> [Postawione zadanie]:
Przepisz dosłownie z poniższego tekstu wszystko od „Marnotrawny Bóg” aż po „Bogu, jego autorze?”.

> [Wybrany tekst]:
Modlitwa Godzin, czyli o byciu cząstką czegoś większego

 
       Ciekawe, a dla mnie inspirujące, wprowadzenie do Nieszporów znalazłem w jednym z moich ulubionych miejsc do modlitwy, czyli w katedrze w Durham. Oto, co przekazano wielonarodowej, pochodzącej z różnych Kościołów, grupie pielgrzymów i turystów gromadzących się wraz z lokalnymi chrześcijanami wyznania anglikańskiego na wspólnej modlitwie:
       Nieszpory w katedrze w Durham są maleńką cząstką w wielkim dziele oddawania Bogu chwały, które dzieje się wśrod chrześcijan o każdej godzinie dnia i nocy w wielu zakątkach Ziemi. Kiedy przychodzisz tutaj na Nieszpory, to znaczy że wkraczasz w dialog już dawno rozpoczęty – dialog pomiędzy Bogiem a człowiekiem, którego początek nastąpił na długo zanim się urodziłeś i który będzie trwał również po twojej śmierci. Nie bądź więc zdziwiony, że nie wszystko od razu zrozumiesz, wkraczasz bowiem do strumienia uwielbienia, który już płynie i będzie płynąć aż do końca czasu. Jesteś tu jednym z wielu, którzy wielbią Boga na Ziemi i w niebie.
 
 

Pojechać w tam, gdzie nie ma zasięgu, by „pożyczyć” cud od dzieci i przyrody

 
       Pewien mędrzec, około tysiąc dwieście lat temu, ubolewał: „zbyt długo żyłem tam, gdzie można było mnie osiągnąć!”. To było na długo przed pojawieniem się telefonów komórkowych, Internetu, komputerów i mediów społecznościowych. Cieszę się, że są jeszcze takie miejsca, gdzie można być poza zasięgiem. Tak było w minionych dniach, gdy ze Szkołą Ewangelizacji Magnificat pojechaliśmy do Nasicznego, w Bieszczadach. Były wspólne wędrówki, śpiewanie przy ognisku, gra w siatkówkę, pływanie w basenie, wspólna Eucharystia i wiele innych pięknych doświadczeń. One wywoływały coś bardzo cennego – zadziwienie. Właśnie odpoczynek ma taki m.in. cel- wywołać zadziwienie. Gdzie ono jeszcze jest? John Shea, amerykański pisarz , teolog i myśliciel, twierdzi, że można je dzisiaj jeszcze „pożyczyć” od dzieci i przyrody. Dzieci, było w naszej ekipie wyjazdowej wiele. Zadziwiały nas wielokrotnie, a przyroda? Była przepiękna i olśniewająca.
 

 

 

Marnotrawny Bóg

 
    Dlaczego mamy 90% komórek mózgowych, których nie wykorzystujemy i dlaczego natura co sekundę rozrzuca po całej planecie miliardy nasion praktycznie wszystkiego, z których tyko niektóre owocują? A jeśli życie jest tak marnotrawne, co to mówi o Bogu, jego autorze?

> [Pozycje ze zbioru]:
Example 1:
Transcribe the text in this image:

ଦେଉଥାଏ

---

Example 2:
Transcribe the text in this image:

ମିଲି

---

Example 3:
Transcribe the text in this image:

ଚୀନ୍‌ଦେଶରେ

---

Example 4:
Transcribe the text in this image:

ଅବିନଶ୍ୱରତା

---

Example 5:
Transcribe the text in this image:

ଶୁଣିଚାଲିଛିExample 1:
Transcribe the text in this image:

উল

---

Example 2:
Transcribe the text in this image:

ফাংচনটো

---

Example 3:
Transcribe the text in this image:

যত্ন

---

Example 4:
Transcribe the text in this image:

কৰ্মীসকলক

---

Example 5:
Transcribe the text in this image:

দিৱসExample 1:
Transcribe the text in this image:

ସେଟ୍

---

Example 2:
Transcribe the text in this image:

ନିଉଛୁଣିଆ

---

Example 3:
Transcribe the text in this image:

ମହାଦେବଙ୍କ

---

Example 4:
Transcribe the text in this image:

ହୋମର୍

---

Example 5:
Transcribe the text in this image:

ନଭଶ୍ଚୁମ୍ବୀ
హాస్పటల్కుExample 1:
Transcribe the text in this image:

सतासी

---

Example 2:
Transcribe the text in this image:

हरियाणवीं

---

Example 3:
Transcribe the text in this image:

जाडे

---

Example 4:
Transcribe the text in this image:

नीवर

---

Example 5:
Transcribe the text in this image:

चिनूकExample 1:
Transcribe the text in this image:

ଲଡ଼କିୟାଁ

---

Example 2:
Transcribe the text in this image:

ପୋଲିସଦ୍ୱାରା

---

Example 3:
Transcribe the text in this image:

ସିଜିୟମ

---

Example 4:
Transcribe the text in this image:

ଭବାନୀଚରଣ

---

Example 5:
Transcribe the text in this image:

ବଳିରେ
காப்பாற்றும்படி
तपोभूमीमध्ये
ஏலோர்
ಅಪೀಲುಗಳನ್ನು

> [Odpowiedź do zadania]:
Marnotrawny Bóg

 
    Dlaczego mamy 90% komórek mózgowych, których nie wykorzystujemy i dlaczego natura co sekundę rozrzuca po całej planecie miliardy nasion praktycznie wszystkiego, z których tyko niektóre owocują? A jeśli życie jest tak marnotrawne, co to mówi o Bogu, jego autorze?